Owner Lynn Shuter has embraced social media to promote the new website. Photo: Courtesy of Lynn Shuter.

Shuter has substituted Instagram postings, a weekly newsletter, and recipes on the site (in which she hyperlinks to the ingredients she sells).  The samples on the butcher block table have been replaced by single-serve packages provided by manufacturers.  “I’ve learned through testing that people want my advice,” Shuter says.  “A few weeks ago, in an email blast, I mentioned three of my favorite breads.”  Those items got an immediate sales boost.

Erik Huberman, 31, CEO of Hawke Media, a digital marketing agency based in Santa Monica, California, says, “Some companies going from retail to e-commerce are naïve.  They expect much higher margins because they are cutting out rent, but that cost is traded with a new cost, marketing.  Without marketing, it is very hard to attract customers.  It takes more than just putting up a website.”

Shuter’s commitment to “following the eyeballs,” means that she’s traded high retail rent for increased marketing costs.  “It’s a whole different ball game,” Shuter says.

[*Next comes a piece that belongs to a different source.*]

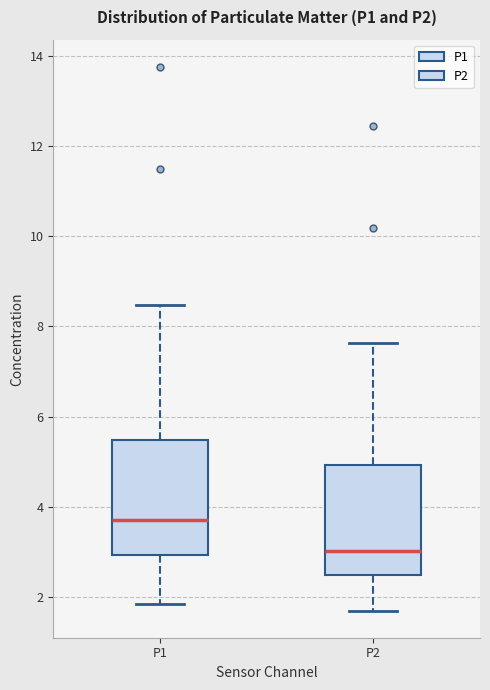

Which box's median line is the highest?

P1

She had been paying $3,800 in monthly rent for 250-square-feet. She swapped out rent for the costs to warehouse her inventory, pick and pack each order, host and manage the website, and send customers emails.  Altogether, those new expenses amount to around $1,600.

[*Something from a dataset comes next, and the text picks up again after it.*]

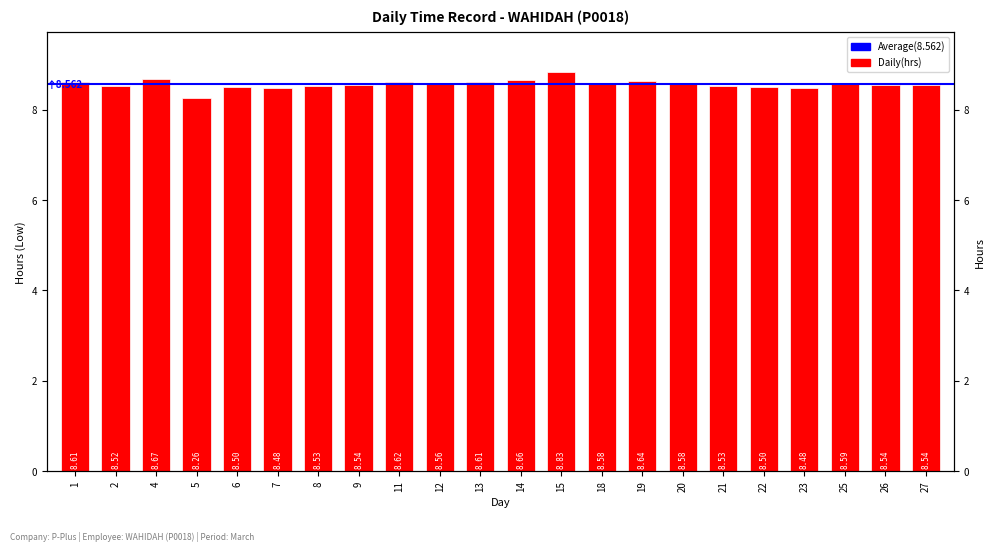

What is the smallest value displayed?

8.3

So, costs are down, but sales volume is down, too. Shuter used to get 30 or 40 walk-ins at the store every day; now that’s her weekly traffic.

“I need more marketing,” she says. Once she has ironed out some delivery kinks, she’ll focus on improving GFreeway’s search engine rankings and will test paid Google ads.

Google AdWords estimates that a $1,100 monthly campaign to buy keywords such as “gluten free,” “gluten free bread,” and “gluten free snacks” would yield 9,500 clicks to GFreeway.  And, if 10 percent of those visitors purchased (that’s the estimate from MarketingSherpa’s Ecommerce Benchmark Study 2014), GFreeway would have 950 sales—all likely new customers.

What gets Shuter excited is that with a Google AdWords campaign, she only pays for clicks to her site.  And she can start with a small ad buy to see how it works.  Even with that hypothetical $1,100 investment in ads, she still would have brought her expenses down by almost 30 percent to get the same sales she had in her shop.

Meanwhile, nine storefronts sit empty in the two-block radius around Shuter’s former shop off Columbus Avenue at West 85 Street.  Prices are softening now, according to Jason Pennington, 45, of Ripco Real Estate, which has several retail vacancies in the neighborhood.  Last fall, in its Manhattan Retail Report, the Real Estate Board of New York acknowledged that “this is an environment for price discovery in a market that is still learning about the effects of online retailing.” Helping to lower real estate costs could be Shuter’s parting gift as she takes off for cyberspace.